The move from Pro Continental level (with UnitedHealthcare) down to Continental level (with Floyd’s) has reduced the pressure on Clarke too. It’s given him greater freedom personally and professionally; he’s blossoming at home and abroad as a result of the change.
Floyd’s director Gord Fraser has known Clarke since the 2000s but 2019 is the first year the duo have worked together on a trade team. When putting together the roster, Fraser wanted winners. But equally important was a road captain, a rider of Clarke’s calibre and experience. And Clarke was the perfect fit, as Fraser explained to CyclingTips.
“We are a struggling Continental team in terms of budget,” Fraser said. “The first priority was to get the proven producers of results like Serghei Tvetcov and Travis McCabe but of course I knew Jonny’s qualities and his old team really revered him as a leader.
“We are not really big on using the radio as a team. So to have a captain like Jonny, a calm, level-headed guy who has seen every tactical situation, is a real luxury for me as a director.”
While cycling has been Clarke’s life, it hasn’t always been about the bike. The bike has been an enabler of lifestyle, of friendship, camaraderie and freedom. And for Fraser, Clarke is an ideal role model and example for his younger riders who often get caught up in the minutiae of the sport. Clarke is a living demonstration of how enriching cycling can be; how important it is to enjoy the moment.

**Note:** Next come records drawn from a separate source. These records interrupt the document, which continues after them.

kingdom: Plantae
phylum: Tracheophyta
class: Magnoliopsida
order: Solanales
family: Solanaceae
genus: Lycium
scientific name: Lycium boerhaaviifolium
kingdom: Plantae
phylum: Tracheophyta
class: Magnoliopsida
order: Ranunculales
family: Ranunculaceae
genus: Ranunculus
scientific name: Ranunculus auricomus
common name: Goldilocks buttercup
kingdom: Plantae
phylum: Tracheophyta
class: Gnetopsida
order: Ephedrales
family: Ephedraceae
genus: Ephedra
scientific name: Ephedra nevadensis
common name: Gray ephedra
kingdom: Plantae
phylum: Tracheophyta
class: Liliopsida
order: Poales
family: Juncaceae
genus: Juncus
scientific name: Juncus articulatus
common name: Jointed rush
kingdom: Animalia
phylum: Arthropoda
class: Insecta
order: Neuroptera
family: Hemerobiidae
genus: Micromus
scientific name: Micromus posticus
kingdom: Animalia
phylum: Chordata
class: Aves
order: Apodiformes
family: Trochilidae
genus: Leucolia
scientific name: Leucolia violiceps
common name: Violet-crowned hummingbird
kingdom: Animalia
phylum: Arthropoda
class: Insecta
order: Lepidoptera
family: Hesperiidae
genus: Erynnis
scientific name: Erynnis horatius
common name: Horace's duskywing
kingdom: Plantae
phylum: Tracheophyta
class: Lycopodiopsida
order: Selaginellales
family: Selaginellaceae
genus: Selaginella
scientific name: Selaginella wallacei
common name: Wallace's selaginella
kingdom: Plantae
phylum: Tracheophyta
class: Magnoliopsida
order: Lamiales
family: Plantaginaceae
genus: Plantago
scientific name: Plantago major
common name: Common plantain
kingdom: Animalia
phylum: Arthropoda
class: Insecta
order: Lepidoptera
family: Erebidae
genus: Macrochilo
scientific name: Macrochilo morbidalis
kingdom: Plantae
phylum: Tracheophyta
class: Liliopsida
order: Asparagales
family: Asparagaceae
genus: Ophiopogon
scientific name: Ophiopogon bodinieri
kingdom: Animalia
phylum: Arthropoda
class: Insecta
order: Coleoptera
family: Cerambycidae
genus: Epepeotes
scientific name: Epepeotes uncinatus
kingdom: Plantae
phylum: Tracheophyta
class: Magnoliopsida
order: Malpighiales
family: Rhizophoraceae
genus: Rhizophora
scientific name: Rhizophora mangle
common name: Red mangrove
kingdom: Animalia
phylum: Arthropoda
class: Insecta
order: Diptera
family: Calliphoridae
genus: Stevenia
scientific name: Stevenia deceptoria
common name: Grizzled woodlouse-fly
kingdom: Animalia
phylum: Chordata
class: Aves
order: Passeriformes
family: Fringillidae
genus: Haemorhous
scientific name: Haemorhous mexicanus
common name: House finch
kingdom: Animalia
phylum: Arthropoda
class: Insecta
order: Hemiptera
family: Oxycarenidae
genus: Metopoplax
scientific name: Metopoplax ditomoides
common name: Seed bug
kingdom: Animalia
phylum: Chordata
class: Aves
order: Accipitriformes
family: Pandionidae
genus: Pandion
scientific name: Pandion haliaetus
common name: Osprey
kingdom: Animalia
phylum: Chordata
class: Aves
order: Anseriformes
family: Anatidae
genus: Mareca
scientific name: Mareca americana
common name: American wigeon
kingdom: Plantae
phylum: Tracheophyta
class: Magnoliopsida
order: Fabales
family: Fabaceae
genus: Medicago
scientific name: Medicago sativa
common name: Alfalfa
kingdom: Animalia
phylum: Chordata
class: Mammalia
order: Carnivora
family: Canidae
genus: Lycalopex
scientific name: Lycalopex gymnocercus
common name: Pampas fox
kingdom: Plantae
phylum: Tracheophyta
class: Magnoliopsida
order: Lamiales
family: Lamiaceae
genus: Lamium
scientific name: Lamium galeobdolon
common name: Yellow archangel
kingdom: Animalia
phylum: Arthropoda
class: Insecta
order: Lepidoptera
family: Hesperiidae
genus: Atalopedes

“He sets the tone off the bike as well. Always cracking jokes, keeping people loose,” Fraser says of Clarke. “We have young guys and they get uptight. That current generation is stereotypically into their watts and get all upright and Jonny is a good check and balance to that.”
Having waited so long into his career to claim a win — the first for the new Floyd’s team no less — Clarke could be forgiven for enjoying the moment and revelling in victory. However, considering Clarke did his best to rid himself of the leader’s jersey in Taiwan, Fraser needn’t worry about dealing with an inflated ego from his Australian road captain.
“I won the first day and I didn’t even put my hands in the air because I was so surprised,” Clarke said of his stage 2 victory in Taiwan. “Then I lost the jersey but we were on equal time. I was kind of happy to lose the jersey because I wanted to get rid of it. Even going into that last climbing day, I wasn’t even thinking about it.”
But on stage 4 of the five-stage race, Clarke finished second and took back the lead. He held it through the final day.
“The stars aligned and there it was,” he said. “It was a cool experience and obviously one I haven’t had before. I would love to have it again but I might never have it again.”
Floyd’s Pro Racing is now back stateside after an early-season block of Asian racing. It was a solid campaign — in addition to Clarke’s Taiwan stage win and overall success, McCabe took a stage win and the points jersey at the Tour de Langkawi and Keegan Swirbul finished second on GC. For Clarke, every race is already a win so to have recorded a number of results is an added bonus.
“With a Conti team when you are racing these Pro Conti teams, you can only win,” he said. “If we get beaten by them, whatever. That’s fine. But if we beat them, well that’s awesome. That’s the way I look at it.”
While a lot has changed in his life this past year, Clarke remains committed to the same process he always has. And that doesn’t look like changing anytime soon.
“The perfect moment on the bike is out on a backroad somewhere, by myself, no cars around,” he said. “Not really doing anything specific. Just riding along. Not pedalling along too easy, not going too hard, just grinding it out. I think that is where I am at home.”
For Jonny Clarke, cycling is life. And life is pretty good right now.